§ YOUR OBJECTIVE
The answer must be an exact copy of the records below, with every picture left out.
_ _ _ _ _ _ _
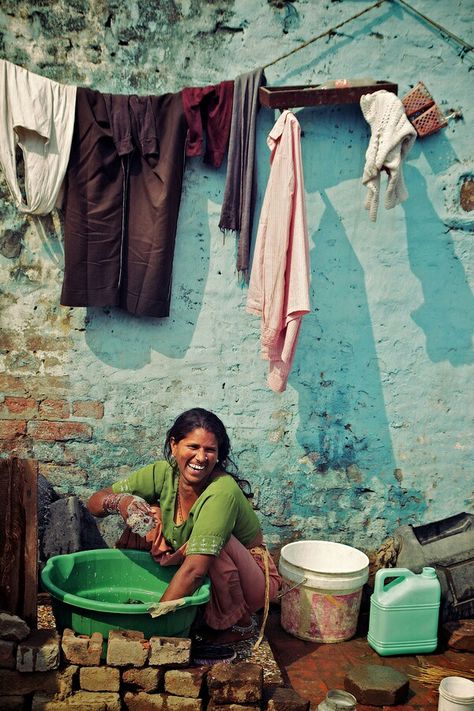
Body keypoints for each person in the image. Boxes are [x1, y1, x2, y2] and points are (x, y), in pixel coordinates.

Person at [87, 408, 281, 643]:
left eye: (210, 450)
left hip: (250, 580)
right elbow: (94, 504)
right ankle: (183, 602)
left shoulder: (221, 491)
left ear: (218, 455)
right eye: (193, 447)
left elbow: (195, 569)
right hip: (196, 561)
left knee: (214, 543)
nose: (201, 458)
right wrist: (120, 501)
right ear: (174, 445)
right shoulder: (162, 473)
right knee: (149, 515)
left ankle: (240, 622)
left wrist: (151, 624)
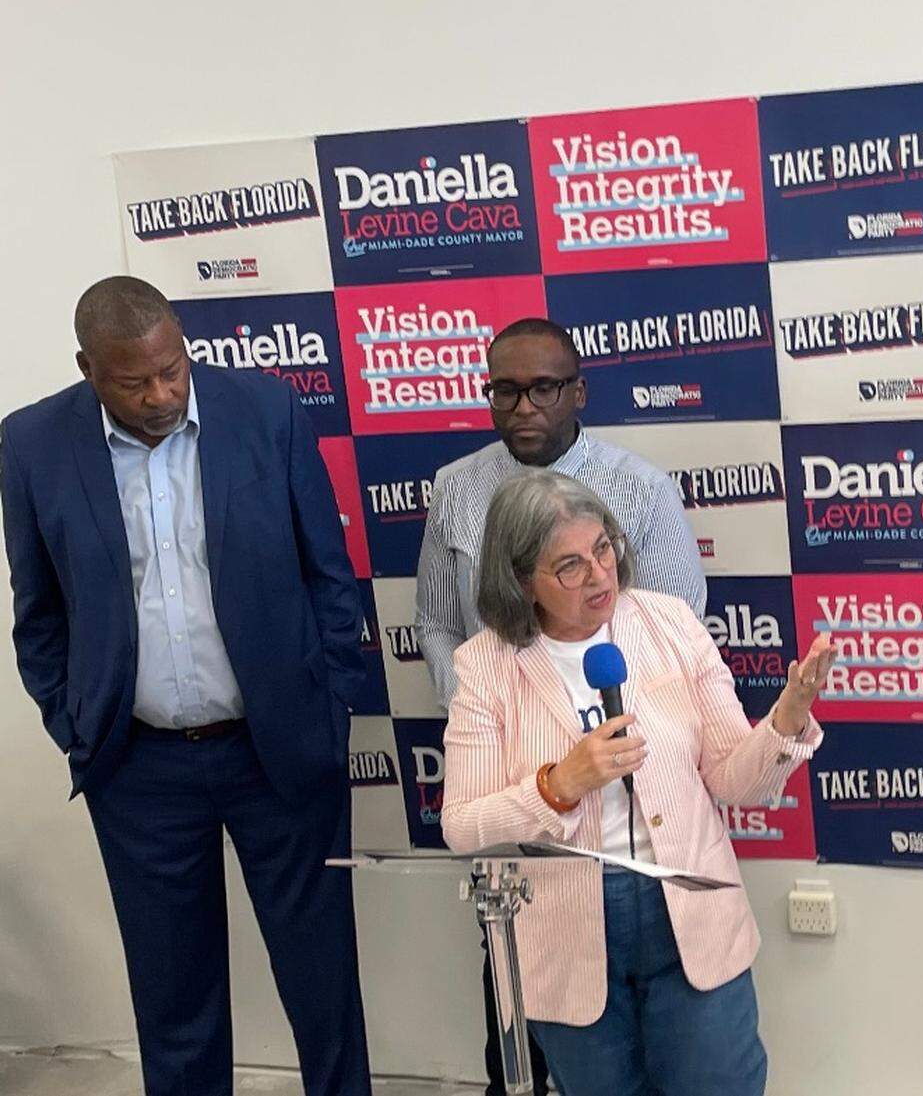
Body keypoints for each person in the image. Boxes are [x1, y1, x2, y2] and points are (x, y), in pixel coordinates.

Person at [0, 276, 371, 1096]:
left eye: (175, 368)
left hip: (277, 748)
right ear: (88, 369)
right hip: (139, 769)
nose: (164, 392)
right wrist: (77, 725)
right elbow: (40, 612)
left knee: (322, 981)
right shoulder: (30, 444)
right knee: (174, 997)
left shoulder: (264, 410)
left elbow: (328, 572)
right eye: (136, 381)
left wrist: (330, 703)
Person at [441, 469, 835, 1095]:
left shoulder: (668, 624)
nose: (600, 574)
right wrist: (556, 784)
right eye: (569, 566)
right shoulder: (486, 667)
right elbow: (461, 825)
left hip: (688, 907)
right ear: (522, 582)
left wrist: (787, 718)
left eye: (603, 548)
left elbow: (735, 779)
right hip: (569, 926)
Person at [416, 317, 706, 1094]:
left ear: (578, 390)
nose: (523, 407)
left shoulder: (637, 486)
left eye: (543, 388)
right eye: (503, 390)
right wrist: (482, 706)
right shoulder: (455, 488)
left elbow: (676, 630)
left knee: (644, 1003)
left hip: (628, 784)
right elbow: (440, 622)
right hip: (512, 781)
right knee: (518, 967)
_ _ _ _ _ _ _
§ COMPLETED TASK
Body keypoints for each person in the image. Boxes are [x1, y1, x2, y2] and points are (x, y), in pixel coordinates.

Person at [87, 408, 281, 643]:
left eye: (210, 450)
left hip: (250, 580)
right elbow: (94, 504)
right ankle: (183, 602)
left shoulder: (221, 491)
left ear: (218, 455)
right eye: (193, 447)
left elbow: (195, 569)
right hip: (196, 561)
left knee: (214, 543)
nose: (201, 458)
right wrist: (120, 501)
right ear: (174, 445)
right shoulder: (162, 473)
right knee: (149, 515)
left ankle: (240, 622)
left wrist: (151, 624)
Body keypoints for each person in the image. Boxes are [x1, y1, x2, y2] and points are (x, y), in pixel coordinates.

Person at [0, 276, 371, 1096]:
left eye: (175, 368)
left hip: (277, 748)
right ear: (88, 369)
right hip: (139, 769)
nose: (164, 392)
right wrist: (77, 725)
right elbow: (40, 612)
left knee: (322, 981)
right shoulder: (30, 444)
right knee: (174, 997)
left shoulder: (264, 410)
left elbow: (328, 572)
right eye: (136, 381)
left wrist: (330, 703)
Person at [441, 469, 835, 1095]:
left shoulder: (668, 624)
nose: (600, 574)
right wrist: (556, 784)
right eye: (569, 566)
right shoulder: (486, 667)
right elbow: (461, 825)
left hip: (688, 907)
right ear: (522, 582)
left wrist: (787, 718)
left eye: (603, 548)
left elbow: (735, 779)
right hip: (569, 926)
Person at [416, 317, 706, 1094]:
left ear: (578, 390)
nose: (523, 407)
left shoulder: (637, 486)
left eye: (543, 388)
right eye: (503, 390)
right wrist: (482, 706)
right shoulder: (455, 488)
left elbow: (676, 630)
left knee: (644, 1003)
left hip: (628, 784)
right elbow: (440, 622)
right hip: (512, 781)
right knee: (518, 967)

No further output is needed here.